Aux États-Unis, en dépit de l’existence d’un marché du carbone dans une douzaine d’États, le gouvernement fédéral a privilégié un coût implicite sur les émissions par le biais d’une réglementation stricte en matière de développement des combustibles fossiles. Cette situation, conjuguée aux coûts d’immobilisation élevés sur les marchés mondiaux, a pesé lourd sur l’industrie pétrolière et gazière américaine et a ralenti la production de gaz de schiste en dépit des prix pétroliers supérieurs (la baisse de production aux É.-U. a aussi contribué aux prix élevés). Dans tous les cas, comparativement à l’Europe, les États-Unis ont bénéficié de l’abondance relative du gaz naturel. Les prix du gaz naturel aux États-Unis sont plutôt indépendants de ceux ailleurs dans le monde, diminuant ainsi les conséquences économiques sur l’industrie, la consommation et les ménages du pays.
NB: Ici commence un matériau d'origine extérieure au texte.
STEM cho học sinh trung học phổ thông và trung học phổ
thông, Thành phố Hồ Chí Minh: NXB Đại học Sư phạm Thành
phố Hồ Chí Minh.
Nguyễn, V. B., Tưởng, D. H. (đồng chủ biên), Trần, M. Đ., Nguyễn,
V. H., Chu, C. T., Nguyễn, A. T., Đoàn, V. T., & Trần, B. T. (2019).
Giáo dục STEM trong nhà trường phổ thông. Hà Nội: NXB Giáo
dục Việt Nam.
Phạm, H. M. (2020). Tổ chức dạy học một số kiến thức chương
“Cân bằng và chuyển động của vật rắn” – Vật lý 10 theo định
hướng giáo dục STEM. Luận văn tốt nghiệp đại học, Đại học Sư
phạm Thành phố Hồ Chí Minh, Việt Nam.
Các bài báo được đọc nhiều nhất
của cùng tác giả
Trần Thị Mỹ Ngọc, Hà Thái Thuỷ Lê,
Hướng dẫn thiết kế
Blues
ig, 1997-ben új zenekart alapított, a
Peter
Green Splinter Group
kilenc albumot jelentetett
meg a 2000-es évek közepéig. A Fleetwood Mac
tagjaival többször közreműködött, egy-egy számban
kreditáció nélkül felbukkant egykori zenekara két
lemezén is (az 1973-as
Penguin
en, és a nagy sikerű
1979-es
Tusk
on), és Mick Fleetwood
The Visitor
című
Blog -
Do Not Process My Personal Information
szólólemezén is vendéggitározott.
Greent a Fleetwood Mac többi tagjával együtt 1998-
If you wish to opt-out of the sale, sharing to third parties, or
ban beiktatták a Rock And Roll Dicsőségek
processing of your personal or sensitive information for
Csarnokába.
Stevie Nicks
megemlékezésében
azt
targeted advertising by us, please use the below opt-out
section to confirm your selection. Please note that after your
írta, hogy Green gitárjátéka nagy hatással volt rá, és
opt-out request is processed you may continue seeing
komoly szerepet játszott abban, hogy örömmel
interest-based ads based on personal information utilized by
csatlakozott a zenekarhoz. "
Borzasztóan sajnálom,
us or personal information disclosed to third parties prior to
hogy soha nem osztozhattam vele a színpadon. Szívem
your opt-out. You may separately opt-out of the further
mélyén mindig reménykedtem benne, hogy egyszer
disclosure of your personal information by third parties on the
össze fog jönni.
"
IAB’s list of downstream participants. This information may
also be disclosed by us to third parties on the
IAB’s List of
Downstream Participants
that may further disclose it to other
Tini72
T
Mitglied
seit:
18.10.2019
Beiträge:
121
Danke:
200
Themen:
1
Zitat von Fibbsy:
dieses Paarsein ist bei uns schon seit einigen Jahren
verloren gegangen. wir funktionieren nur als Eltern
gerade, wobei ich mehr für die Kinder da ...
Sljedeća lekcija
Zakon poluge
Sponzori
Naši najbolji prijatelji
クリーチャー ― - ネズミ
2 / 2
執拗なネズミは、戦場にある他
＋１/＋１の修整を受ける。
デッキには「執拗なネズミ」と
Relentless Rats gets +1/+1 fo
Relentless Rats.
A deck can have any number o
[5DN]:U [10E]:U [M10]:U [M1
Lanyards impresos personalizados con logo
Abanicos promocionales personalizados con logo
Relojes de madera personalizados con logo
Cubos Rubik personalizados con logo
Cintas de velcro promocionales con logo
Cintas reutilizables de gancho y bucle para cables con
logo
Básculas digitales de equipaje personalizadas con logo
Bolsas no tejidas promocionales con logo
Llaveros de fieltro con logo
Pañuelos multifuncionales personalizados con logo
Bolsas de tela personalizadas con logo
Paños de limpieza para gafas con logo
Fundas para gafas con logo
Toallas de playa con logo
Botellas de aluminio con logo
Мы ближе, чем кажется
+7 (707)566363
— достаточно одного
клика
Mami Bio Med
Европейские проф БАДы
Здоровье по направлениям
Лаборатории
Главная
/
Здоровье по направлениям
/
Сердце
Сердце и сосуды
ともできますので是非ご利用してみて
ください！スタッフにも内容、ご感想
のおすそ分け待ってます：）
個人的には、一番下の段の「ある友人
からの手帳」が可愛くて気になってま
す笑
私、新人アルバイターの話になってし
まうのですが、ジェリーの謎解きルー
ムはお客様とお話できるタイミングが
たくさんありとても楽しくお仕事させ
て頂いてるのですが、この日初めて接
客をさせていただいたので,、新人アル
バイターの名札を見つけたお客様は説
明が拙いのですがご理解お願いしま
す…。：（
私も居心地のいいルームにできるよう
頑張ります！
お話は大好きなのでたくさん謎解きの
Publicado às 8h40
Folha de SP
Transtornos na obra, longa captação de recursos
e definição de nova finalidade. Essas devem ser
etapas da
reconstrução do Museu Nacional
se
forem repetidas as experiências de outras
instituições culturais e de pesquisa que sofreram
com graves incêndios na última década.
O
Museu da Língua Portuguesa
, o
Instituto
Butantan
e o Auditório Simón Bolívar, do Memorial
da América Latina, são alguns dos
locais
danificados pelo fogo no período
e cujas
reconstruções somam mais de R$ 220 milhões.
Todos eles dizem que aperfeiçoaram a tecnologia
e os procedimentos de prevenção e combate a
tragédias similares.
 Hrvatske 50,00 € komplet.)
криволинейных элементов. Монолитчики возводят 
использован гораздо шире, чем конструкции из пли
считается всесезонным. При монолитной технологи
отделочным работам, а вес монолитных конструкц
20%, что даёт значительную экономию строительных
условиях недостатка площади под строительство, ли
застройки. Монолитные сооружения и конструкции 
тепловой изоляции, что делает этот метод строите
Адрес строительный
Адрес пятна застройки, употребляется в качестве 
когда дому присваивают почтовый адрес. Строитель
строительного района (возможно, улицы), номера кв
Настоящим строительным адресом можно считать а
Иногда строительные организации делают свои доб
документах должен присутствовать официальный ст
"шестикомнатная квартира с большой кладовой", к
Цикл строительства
Des investissements additionnels sont nécessaires pour la transition énergétique

Les prix élevés des combustibles fossiles et les initiatives d’énergie verte des gouvernements ont favorisé les investissements en énergie renouvelable et la popularité des véhicules électriques. Par contre, des investissements beaucoup plus importants sont requis pour répondre à la demande énergétique et équilibrer l’offre. Les progrès réalisés jusqu’à ce jour ont fait en sorte que la sécurité énergétique dans le monde reste vulnérable aux conditions météorologiques. En outre, à mesure que ferment les centrales de combustibles fossiles et nucléaires, les investissements en stockage énergétique (grandes installations de batteries) stagnent, augmentant du coup le besoin d’une capacité excédentaire afin de contrer les variations causées par la météo sur la production d’énergie renouvelable. Il est raisonnable d’espérer des avancées technologiques en matière de stockage et les investissements ont déjà augmenté. Nous anticipons que le système deviendra graduellement dominé par les sources d’énergie intermittentes à long terme.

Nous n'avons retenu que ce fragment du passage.